You’ve probably heard them already. Most supply chain directors have.
Myth 1: You have to act really fast – like by yesterday
Myth 2: You never know what might be useful
Taken together, these myths have given rise to the ‘leap before you look’ approach to big data that’s already ending in crashes. Or as a December 2013 Harvard Business Review (HBR) article puts it: Companies are investing like crazy in data scientists, data warehouses, and data analytics software. But many of them don’t have much to show for their efforts. It’s possible they never will.
The title of that HRB article?
You may not need big data after all.
What’s more likely is that most supply chains will need big data. The big unanswered questions are:
- How supply chain directors should approach big data initiatives
- What they should be focusing on
(1) Start small
Big data is going to have a significant impact on supply chain planning. That said, the facts simply don’t support the idea that there’ll be an abrupt change in the way supply chains are designed and managed.
Instead of jumping on the big data bandwagon, thoughtful supply chain directors are taking small steps towards big wins.
For example, a delivery company might benefit from insight into the relation between the addresses it delivers to and delivery performance. Such a company might then start collecting and analyzing data on how long it takes to deliver packages to various addresses; the number of failed delivery attempts associated with each address; and the effect of weather conditions/drivers/vehicles etc. on delivery performance. These insights could be fed back into an intelligent supply chain planning and optimization system to enable more efficient, profitable operations.
Similarly, a manufacturer might be interested in the factors affecting the failure rate of various components, and what this means for certain product categories. What’s the percentage that’s really usable? What’s the quality of inflow? Under which conditions should you allocate more buffer stock?
Once again, an intelligent supply chain planning and optimization system will transform this input into real decision making power by helping planners create optimized schedules that minimize disruptions.
(2) Target your efforts and insist on results
While the details will change from company to company, successful applications of big data share a common approach. They focus on areas where high levels of uncertainty are having a significant impact on the supply chain. Once you have that figured out, it’s possible to ask intelligent questions about how big data and advanced analytics can be used to generate better outcomes.
It’s easy to lose sight of this goal in all the hype. In fact, that HBR article went on to say, The biggest reason that investments in big data fail to pay off, though, is that most companies don’t do a good job with the information they already have. Until a company learns how to use data and analysis to support its operating decisions, it will not be in a position to benefit from big data.

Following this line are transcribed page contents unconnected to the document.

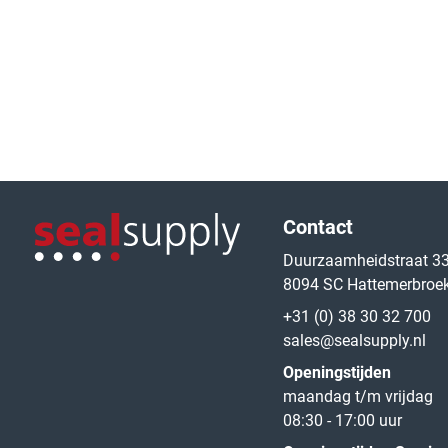
Logo van de website
Contact
Duurzaamheidstraat 3
8094 SC Hattemerbroe
Logo van de website
+31 (0) 38 30 32 700
sales@sealsupply.nl
Openingstijden
maandag t/m vrijdag
08:30 - 17:00 uur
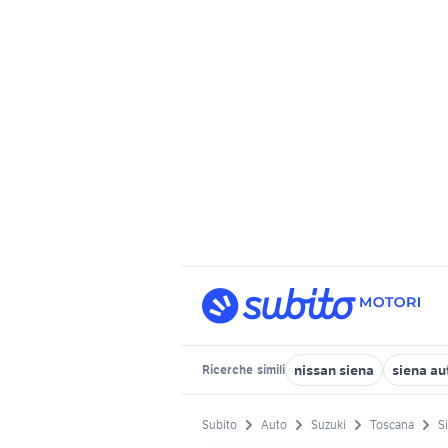
nissan siena
siena au
Ricerche
simili
Subito
Auto
Suzuki
Toscana
S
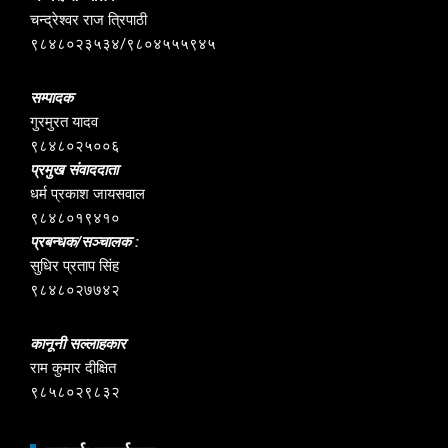
चन्द्रेश्वर राज त्रिपाठी
९८४८०२३५३४/९८०४५५५९४५
सम्पादक
गुरमुरत यादव
९८४८०२५००६
प्रमुख संवाददाता
धर्म प्रकाश जायसवाल
९८४८०१९४१०
प्रबन्धक/सञ्चालक :
सुधिर प्रताप सिंह
९८४८०२७७४२
कानूनी सल्लाहकार
राम कुमार दीक्षित
९८५८०२९८३२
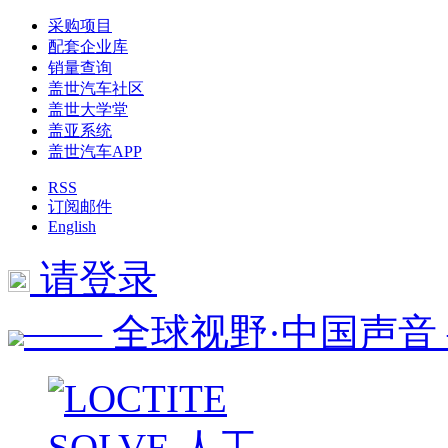
采购项目
配套企业库
销量查询
盖世汽车社区
盖世大学堂
盖亚系统
盖世汽车APP
RSS
订阅邮件
English
请登录
—— 全球视野·中国声音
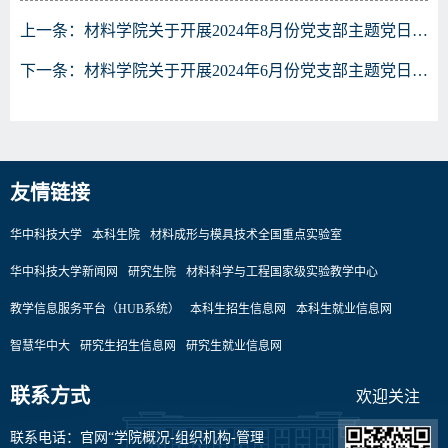
上一条：
材料学院关于开展2024年8月份党支部主题党日的通知
下一条：
材料学院关于开展2024年6月份党支部主题党日的通知
友情链接
华中科技大学
本科生院
材料成形与模具技术全国重点实验室
华中科技大学新闻网
研究生院
材料科学与工程国家级实验教学中心
教学信息服务平台（HUB系统）
本科生招生信息网
本科生就业信息网
智慧华中大
研究生招生信息网
研究生就业信息网
联系方式
欢迎关注
联系电话：官网“学院概况-组织机构-管理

Here at Quintiq, we believe that big data is extremely helpful in developing predictive analytics – those patterns and trends that help you make sense of huge quantities of data.
These patterns then need to be combined with domain knowledge: your own intimate knowledge of your supply chain.
But it doesn’t stop there.
The final, crucial step lies in transforming that input into better supply chain decisions. And for this, you need to link big data and predictive analytics with the supply chain planning and optimization systems that will help you make better, more profitable decisions.
Because isn’t that what big data is really all about?